Leaving out every line that comes before the one containing "cortex, moderate-advanced autolysis", output the rest of the records exactly, the final line included.

(Working data Opens)

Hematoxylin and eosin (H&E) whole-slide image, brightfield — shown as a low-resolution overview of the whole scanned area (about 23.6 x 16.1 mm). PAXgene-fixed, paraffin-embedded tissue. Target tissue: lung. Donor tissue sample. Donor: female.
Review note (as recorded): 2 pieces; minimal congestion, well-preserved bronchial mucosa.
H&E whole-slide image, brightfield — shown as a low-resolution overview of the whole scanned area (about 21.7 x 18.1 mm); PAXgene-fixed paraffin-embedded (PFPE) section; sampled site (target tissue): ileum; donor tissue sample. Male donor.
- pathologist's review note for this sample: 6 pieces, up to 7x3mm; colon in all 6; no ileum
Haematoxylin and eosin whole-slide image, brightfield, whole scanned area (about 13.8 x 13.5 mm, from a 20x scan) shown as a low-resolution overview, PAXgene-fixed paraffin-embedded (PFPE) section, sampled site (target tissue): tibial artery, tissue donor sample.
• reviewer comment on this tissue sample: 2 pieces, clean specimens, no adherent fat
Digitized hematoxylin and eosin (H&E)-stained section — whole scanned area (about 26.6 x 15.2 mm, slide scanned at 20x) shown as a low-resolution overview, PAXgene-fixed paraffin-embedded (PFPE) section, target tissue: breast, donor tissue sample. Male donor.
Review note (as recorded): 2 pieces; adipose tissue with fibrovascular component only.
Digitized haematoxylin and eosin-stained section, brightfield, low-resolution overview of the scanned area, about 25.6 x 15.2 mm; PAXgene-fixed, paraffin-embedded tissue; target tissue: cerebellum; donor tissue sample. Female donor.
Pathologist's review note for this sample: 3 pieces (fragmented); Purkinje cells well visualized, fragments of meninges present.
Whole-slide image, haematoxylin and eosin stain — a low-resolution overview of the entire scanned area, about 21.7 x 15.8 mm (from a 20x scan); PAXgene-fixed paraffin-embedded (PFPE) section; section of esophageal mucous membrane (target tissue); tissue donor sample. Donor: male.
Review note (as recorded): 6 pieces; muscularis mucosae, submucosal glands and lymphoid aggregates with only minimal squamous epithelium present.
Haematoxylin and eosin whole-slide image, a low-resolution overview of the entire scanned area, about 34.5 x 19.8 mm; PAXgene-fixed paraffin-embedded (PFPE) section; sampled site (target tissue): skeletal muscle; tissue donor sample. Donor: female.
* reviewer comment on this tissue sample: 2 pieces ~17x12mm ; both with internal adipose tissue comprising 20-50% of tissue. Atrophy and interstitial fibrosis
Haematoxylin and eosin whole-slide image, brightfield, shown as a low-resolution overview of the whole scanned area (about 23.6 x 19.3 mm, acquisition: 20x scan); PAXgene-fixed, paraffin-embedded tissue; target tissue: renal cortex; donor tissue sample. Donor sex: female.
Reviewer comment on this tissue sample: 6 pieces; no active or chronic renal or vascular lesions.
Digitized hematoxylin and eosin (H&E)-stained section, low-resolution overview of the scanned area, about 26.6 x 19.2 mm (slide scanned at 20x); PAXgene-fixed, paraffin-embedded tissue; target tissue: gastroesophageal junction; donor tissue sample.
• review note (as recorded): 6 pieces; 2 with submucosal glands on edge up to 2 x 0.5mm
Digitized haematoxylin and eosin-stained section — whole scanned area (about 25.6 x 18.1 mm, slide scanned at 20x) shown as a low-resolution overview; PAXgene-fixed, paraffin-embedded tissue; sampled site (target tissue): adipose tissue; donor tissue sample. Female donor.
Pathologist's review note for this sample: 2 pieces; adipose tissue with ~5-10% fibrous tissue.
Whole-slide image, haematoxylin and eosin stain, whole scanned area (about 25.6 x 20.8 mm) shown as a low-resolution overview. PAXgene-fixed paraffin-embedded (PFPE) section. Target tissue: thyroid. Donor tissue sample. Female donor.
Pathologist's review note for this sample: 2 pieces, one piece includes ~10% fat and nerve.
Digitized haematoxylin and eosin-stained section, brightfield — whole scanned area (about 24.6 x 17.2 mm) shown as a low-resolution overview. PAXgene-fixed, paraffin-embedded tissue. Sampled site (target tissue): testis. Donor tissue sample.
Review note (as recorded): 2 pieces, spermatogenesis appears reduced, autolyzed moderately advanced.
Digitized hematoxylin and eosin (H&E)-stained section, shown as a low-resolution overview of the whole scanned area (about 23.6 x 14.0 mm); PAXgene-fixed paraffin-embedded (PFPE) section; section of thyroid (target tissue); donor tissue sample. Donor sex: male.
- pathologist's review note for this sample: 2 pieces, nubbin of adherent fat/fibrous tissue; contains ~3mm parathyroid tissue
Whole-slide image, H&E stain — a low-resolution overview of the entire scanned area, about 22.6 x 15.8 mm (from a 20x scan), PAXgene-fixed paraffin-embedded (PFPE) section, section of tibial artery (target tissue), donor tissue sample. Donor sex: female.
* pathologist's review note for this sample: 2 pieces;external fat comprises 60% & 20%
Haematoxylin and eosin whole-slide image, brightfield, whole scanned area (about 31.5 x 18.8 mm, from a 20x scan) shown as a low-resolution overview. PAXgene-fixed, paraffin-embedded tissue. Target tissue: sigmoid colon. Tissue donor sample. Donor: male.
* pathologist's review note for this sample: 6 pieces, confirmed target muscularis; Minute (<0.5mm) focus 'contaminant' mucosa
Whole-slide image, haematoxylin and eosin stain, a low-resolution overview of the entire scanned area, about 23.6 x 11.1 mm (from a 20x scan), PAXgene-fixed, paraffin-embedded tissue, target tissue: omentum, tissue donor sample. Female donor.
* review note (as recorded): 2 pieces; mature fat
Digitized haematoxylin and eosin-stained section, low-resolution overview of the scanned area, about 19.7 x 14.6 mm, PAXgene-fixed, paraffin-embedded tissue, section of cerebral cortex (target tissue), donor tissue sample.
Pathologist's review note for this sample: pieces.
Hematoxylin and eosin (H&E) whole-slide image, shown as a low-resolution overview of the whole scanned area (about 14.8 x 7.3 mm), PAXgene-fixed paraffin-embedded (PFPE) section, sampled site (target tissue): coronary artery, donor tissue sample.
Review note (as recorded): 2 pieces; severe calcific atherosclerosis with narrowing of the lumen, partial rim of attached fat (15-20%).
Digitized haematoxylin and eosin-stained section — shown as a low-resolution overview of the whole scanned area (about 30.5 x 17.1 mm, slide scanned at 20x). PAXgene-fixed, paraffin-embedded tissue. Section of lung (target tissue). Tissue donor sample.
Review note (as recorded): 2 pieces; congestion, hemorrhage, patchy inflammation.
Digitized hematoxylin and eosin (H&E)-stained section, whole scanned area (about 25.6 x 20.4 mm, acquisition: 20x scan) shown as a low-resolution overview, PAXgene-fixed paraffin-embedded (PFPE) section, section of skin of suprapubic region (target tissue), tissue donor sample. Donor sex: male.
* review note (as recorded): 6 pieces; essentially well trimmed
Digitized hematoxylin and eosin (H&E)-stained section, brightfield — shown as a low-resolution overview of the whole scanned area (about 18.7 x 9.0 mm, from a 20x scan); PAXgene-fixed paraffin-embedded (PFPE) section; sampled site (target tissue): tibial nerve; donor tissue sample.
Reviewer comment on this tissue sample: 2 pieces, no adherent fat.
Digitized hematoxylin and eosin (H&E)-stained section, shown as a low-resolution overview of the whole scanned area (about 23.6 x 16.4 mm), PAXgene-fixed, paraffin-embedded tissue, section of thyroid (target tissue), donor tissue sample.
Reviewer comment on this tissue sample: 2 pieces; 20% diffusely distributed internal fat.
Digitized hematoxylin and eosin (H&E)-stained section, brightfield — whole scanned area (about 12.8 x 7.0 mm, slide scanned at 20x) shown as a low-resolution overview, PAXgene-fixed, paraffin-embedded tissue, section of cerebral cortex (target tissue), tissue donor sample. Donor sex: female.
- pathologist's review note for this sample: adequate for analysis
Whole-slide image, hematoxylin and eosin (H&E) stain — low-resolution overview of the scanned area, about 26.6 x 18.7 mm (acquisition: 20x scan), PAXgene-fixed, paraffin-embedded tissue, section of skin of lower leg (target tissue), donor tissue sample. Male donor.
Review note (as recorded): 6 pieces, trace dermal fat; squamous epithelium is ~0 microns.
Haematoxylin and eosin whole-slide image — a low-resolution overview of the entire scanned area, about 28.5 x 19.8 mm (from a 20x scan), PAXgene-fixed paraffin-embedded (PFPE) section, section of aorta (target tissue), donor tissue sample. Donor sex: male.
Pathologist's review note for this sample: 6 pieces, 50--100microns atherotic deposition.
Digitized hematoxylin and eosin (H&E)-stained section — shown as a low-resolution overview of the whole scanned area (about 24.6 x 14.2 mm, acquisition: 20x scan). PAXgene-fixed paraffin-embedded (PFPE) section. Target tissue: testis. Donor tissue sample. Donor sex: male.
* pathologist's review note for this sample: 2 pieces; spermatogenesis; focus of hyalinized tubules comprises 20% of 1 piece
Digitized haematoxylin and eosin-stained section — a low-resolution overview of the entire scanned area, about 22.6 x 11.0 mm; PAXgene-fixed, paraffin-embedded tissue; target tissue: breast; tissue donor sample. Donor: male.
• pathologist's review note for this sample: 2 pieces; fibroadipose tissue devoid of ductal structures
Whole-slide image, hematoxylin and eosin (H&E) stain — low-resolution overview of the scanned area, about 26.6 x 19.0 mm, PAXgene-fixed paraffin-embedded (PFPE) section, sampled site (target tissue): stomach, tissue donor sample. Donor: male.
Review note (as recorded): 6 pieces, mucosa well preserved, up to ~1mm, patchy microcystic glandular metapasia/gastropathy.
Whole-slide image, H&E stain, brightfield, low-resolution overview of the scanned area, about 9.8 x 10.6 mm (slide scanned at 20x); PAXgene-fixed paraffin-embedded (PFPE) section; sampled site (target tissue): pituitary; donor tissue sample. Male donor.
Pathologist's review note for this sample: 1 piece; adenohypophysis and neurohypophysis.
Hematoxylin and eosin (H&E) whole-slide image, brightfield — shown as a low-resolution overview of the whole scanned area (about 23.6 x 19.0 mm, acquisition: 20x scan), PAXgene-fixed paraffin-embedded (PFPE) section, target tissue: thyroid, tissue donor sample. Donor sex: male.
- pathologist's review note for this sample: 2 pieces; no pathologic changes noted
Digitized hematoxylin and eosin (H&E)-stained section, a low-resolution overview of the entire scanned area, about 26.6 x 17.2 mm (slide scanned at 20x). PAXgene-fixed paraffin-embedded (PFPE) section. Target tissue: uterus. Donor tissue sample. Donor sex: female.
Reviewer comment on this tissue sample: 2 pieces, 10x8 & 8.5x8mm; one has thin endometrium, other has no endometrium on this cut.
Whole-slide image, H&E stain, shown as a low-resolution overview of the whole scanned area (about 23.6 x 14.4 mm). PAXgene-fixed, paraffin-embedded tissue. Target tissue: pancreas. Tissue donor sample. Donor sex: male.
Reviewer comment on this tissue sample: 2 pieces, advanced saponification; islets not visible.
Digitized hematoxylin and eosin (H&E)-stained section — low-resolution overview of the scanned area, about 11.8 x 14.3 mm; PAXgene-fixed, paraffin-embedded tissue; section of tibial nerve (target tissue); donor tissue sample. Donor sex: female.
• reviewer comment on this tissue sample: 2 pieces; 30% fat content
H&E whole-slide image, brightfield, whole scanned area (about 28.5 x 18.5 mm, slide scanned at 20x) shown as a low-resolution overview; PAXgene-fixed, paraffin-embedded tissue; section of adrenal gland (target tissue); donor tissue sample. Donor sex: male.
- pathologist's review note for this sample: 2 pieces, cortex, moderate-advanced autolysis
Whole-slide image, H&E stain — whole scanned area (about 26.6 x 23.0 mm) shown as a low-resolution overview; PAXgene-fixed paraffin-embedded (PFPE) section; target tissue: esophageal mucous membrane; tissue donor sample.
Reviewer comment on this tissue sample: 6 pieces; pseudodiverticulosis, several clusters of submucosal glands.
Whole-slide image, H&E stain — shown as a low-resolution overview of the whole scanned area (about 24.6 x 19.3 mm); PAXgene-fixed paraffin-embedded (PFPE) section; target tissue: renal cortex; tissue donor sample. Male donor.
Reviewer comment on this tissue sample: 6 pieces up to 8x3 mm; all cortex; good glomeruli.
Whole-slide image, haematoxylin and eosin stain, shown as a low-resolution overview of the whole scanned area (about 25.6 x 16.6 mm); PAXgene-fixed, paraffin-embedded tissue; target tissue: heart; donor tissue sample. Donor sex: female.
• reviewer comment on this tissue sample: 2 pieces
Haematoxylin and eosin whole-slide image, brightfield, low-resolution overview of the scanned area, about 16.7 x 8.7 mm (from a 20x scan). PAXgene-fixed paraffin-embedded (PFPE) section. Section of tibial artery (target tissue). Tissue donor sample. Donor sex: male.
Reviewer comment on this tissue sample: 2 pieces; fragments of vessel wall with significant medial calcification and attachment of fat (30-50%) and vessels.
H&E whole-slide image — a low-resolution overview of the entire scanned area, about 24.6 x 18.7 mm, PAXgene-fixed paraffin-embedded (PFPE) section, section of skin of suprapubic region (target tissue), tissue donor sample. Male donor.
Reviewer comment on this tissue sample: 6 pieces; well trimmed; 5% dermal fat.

(Working data Closes)

• Exercise answer:
- pathologist's review note for this sample: 2 pieces, cortex, moderate-advanced autolysis
Whole-slide image, H&E stain — whole scanned area (about 26.6 x 23.0 mm) shown as a low-resolution overview; PAXgene-fixed paraffin-embedded (PFPE) section; target tissue: esophageal mucous membrane; tissue donor sample.
Reviewer comment on this tissue sample: 6 pieces; pseudodiverticulosis, several clusters of submucosal glands.
Whole-slide image, H&E stain — shown as a low-resolution overview of the whole scanned area (about 24.6 x 19.3 mm); PAXgene-fixed paraffin-embedded (PFPE) section; target tissue: renal cortex; tissue donor sample. Male donor.
Reviewer comment on this tissue sample: 6 pieces up to 8x3 mm; all cortex; good glomeruli.
Whole-slide image, haematoxylin and eosin stain, shown as a low-resolution overview of the whole scanned area (about 25.6 x 16.6 mm); PAXgene-fixed, paraffin-embedded tissue; target tissue: heart; donor tissue sample. Donor sex: female.
• reviewer comment on this tissue sample: 2 pieces
Haematoxylin and eosin whole-slide image, brightfield, low-resolution overview of the scanned area, about 16.7 x 8.7 mm (from a 20x scan). PAXgene-fixed paraffin-embedded (PFPE) section. Section of tibial artery (target tissue). Tissue donor sample. Donor sex: male.
Reviewer comment on this tissue sample: 2 pieces; fragments of vessel wall with significant medial calcification and attachment of fat (30-50%) and vessels.
H&E whole-slide image — a low-resolution overview of the entire scanned area, about 24.6 x 18.7 mm, PAXgene-fixed paraffin-embedded (PFPE) section, section of skin of suprapubic region (target tissue), tissue donor sample. Male donor.
Reviewer comment on this tissue sample: 6 pieces; well trimmed; 5% dermal fat.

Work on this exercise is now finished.